Powell leaders in July approved a $5 vehicle-registration tax to help improve the city's infrastructure, but it will be a while before the money starts coming in.
The city has filed its ordinance levying the tax with the state of Ohio, but a spokesperson with the Ohio Department of Public Safety said the deadline to begin collecting the tax for the subsequent registration year is July 1.
This means Powell residents would begin paying the tax when they purchase their vehicle registrations for 2021.

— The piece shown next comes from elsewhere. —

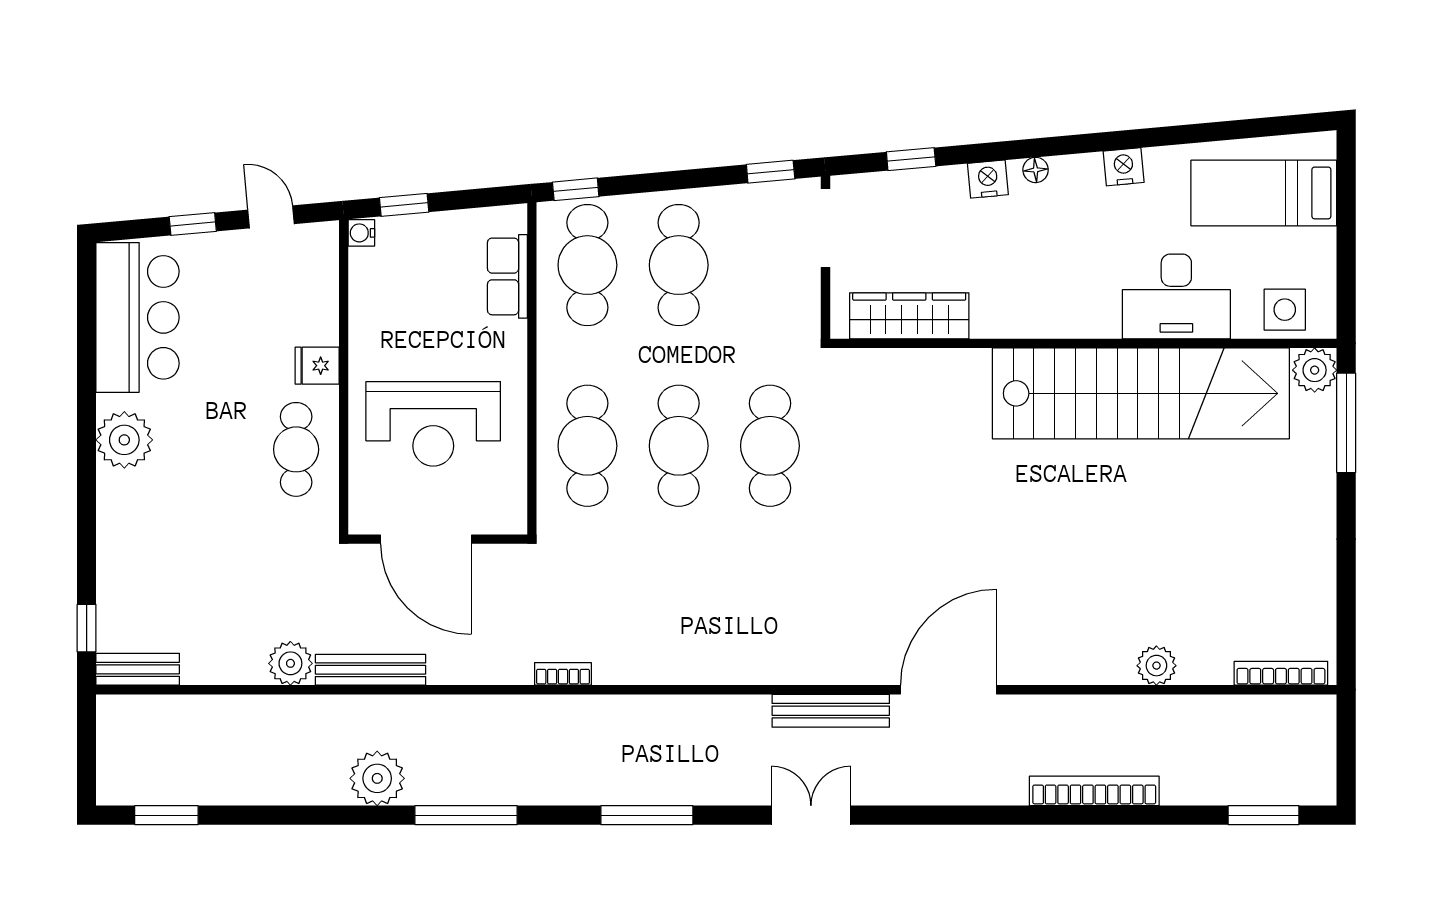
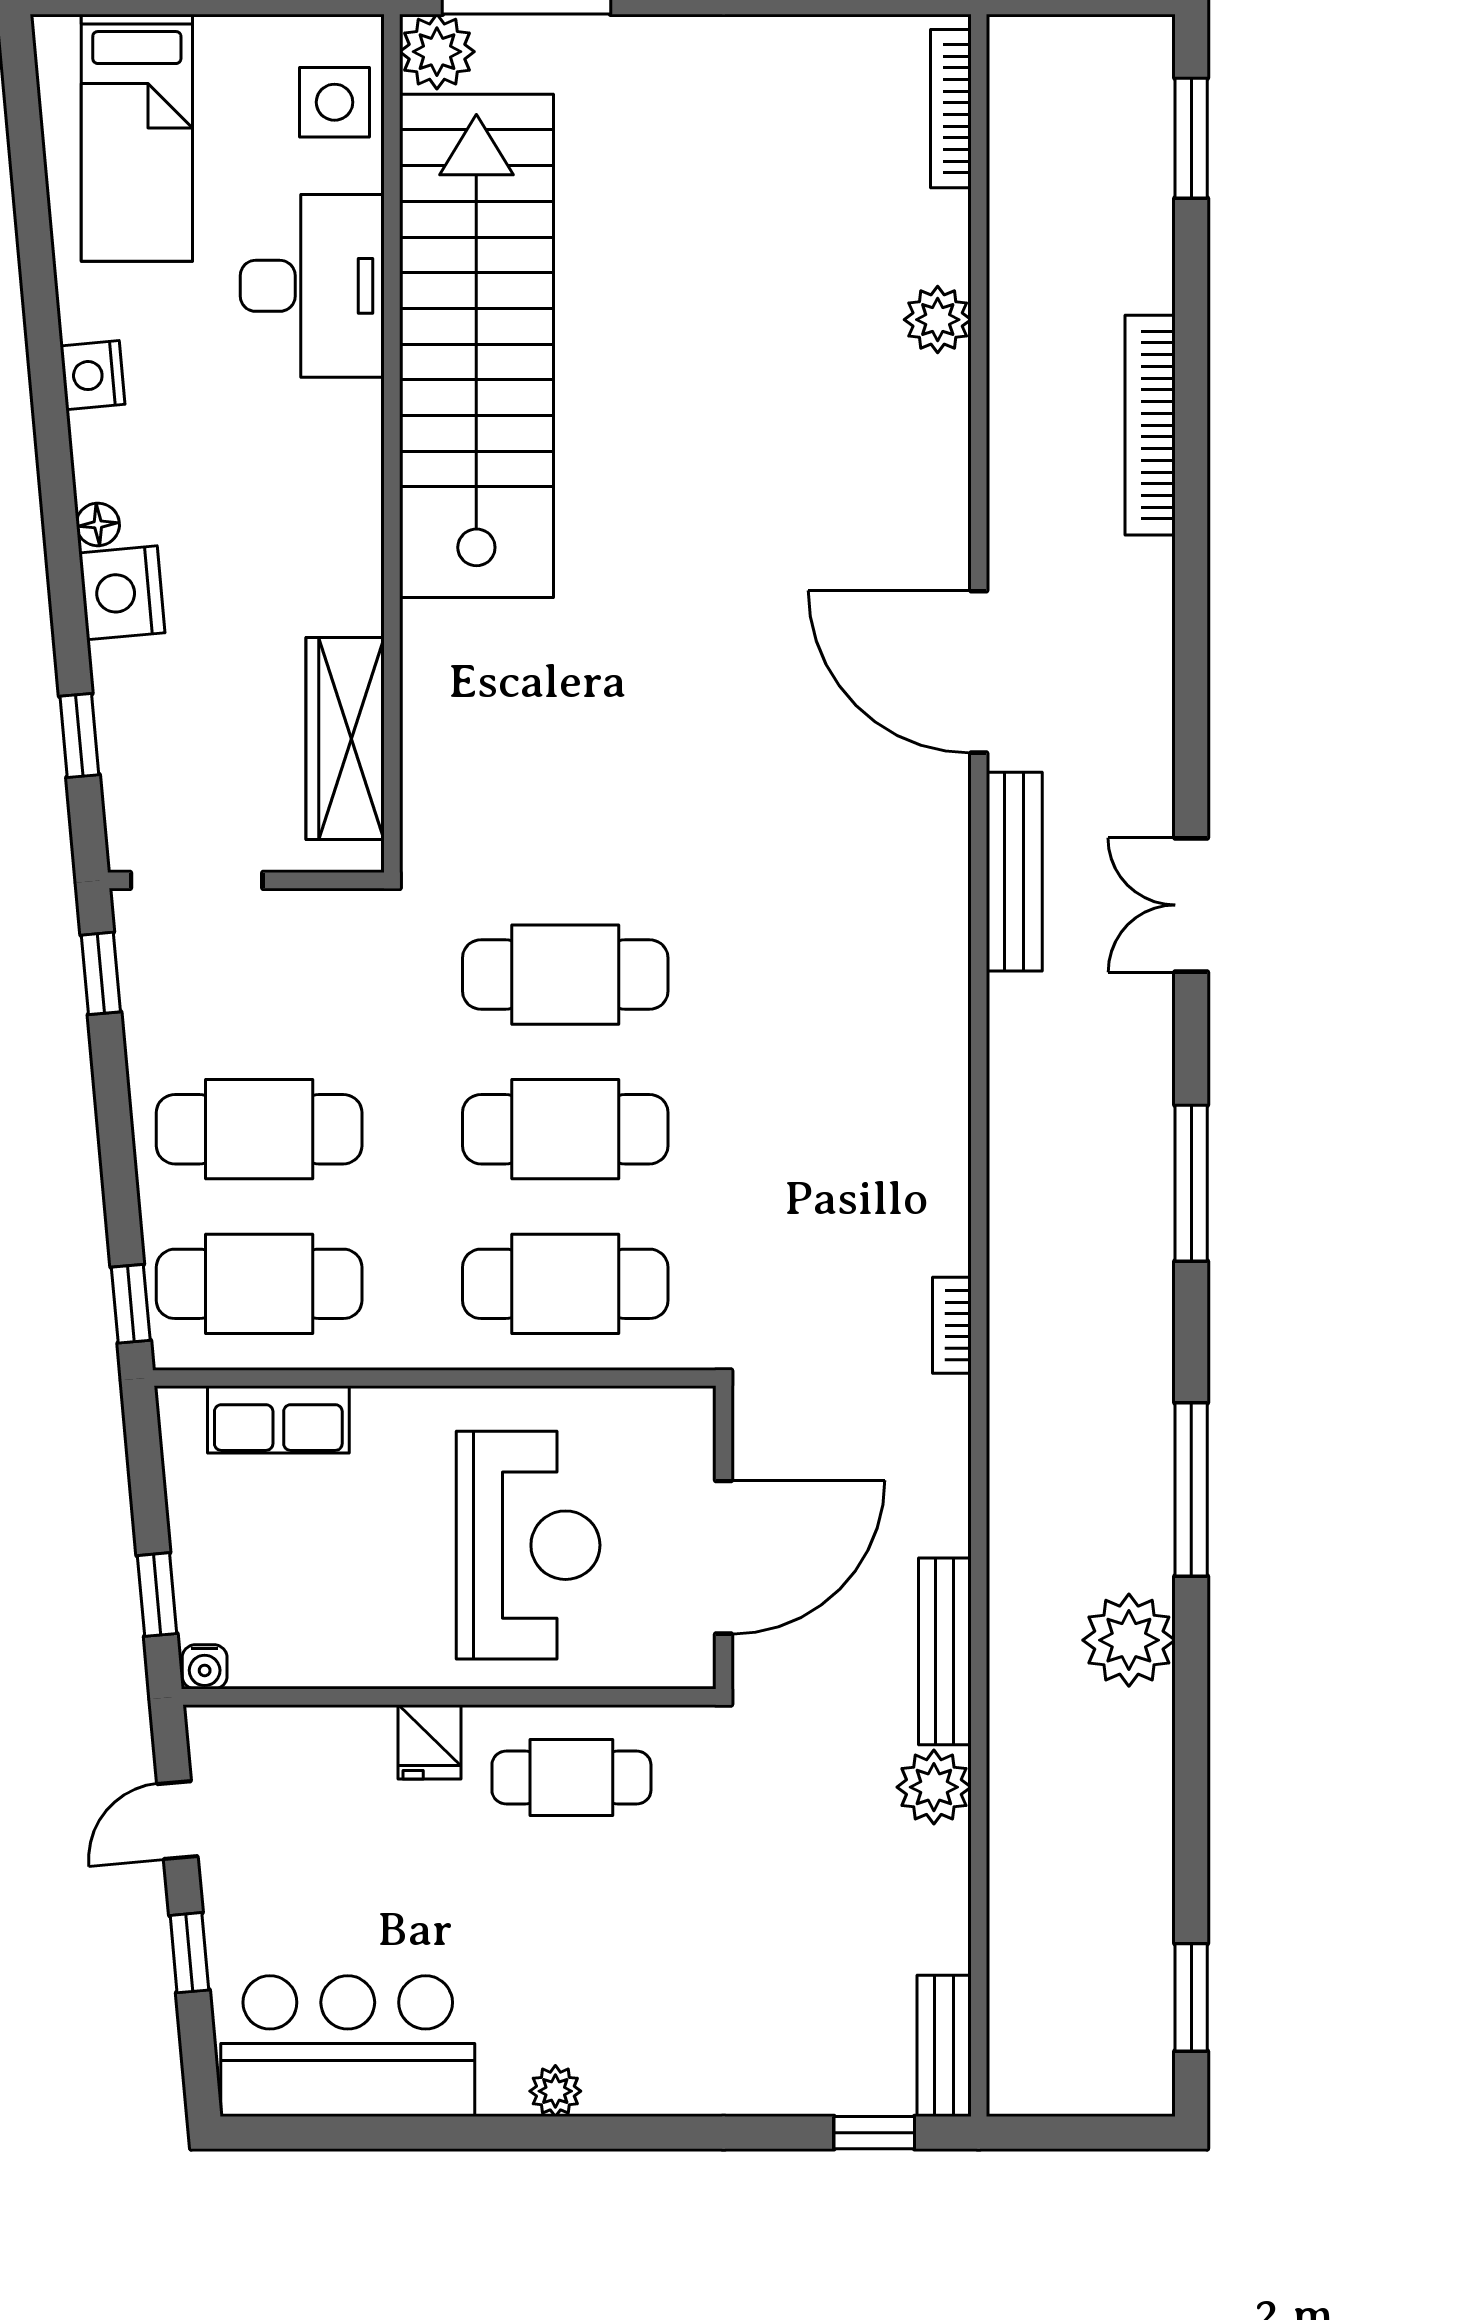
nightstand: (988, 179) -> (122, 593), width x1.36, depth x1.33
plant: (124, 440) -> (555, 2091), width x0.53, depth x0.53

Lindsey Bohrer, assistant director of communications for the public-safety department, said the Ohio Bureau of Motor Vehicles database is updated in September and registrations may begin being renewed in October. But she said the law allowing the tax to be enacted prescribes a July 1 deadline for collection on registrations purchased for the subsequent registration year.
"A registration year is defined from Jan. 1 to Dec. 31, but registrants can renew 90 days ahead of expiration," Bohrer said. "So, for example, if we receive the ordinance before July 1, 2020, and everything is in order, we will implement it for the 2021 registration year."
What it boils down to is that the city's ordinance is too late for 2020 but several months ahead of the deadline for 2021.
City Council voted to enact the registration tax at its July 16 meeting and filed its ordinance with the state last week, city spokeswoman Megan Canavan said.
The city has no control over how long it takes the state to begin collecting the fee, she said.
The ordinance was approved by a 4-3 vote of council. Jon Bennehoof, Frank Bertone, Tom Counts and Melissa Riggins voted in favor of the tax; Brian Lorenz, Brendan Newcomb and Dan Swartwout opposed it.
The tax was a response to voters' rejection of a proposed increase in the city's income tax in November 2018.
The proposal would have raised the income tax from 0.75% to 1.15% while also increasing the tax credit from 0.25% to 0.5% for residents who live in Powell but work in and pay income taxes to another municipality.
After the tax proposal failed, city officials began pondering other ways to generate funds to be used for delayed street work.
Supporters of the vehicle-registration tax cast it as a small way to address the city's road maintenance and improvement needs.
Whereas language in the ordinance allows the funds to be used for "public roads, highways, and bridges; costs associated with street and traffic signs; debt service obligations; and costs for similar purposes," Canavan said the money would be "earmarked for road maintenance."
The tax would raise an estimated $62,000 per year and affect approximately 12,500 registered vehicles, Canavan said.
All money collected would be distributed back to the municipality the month after it is collected, Bohrer said.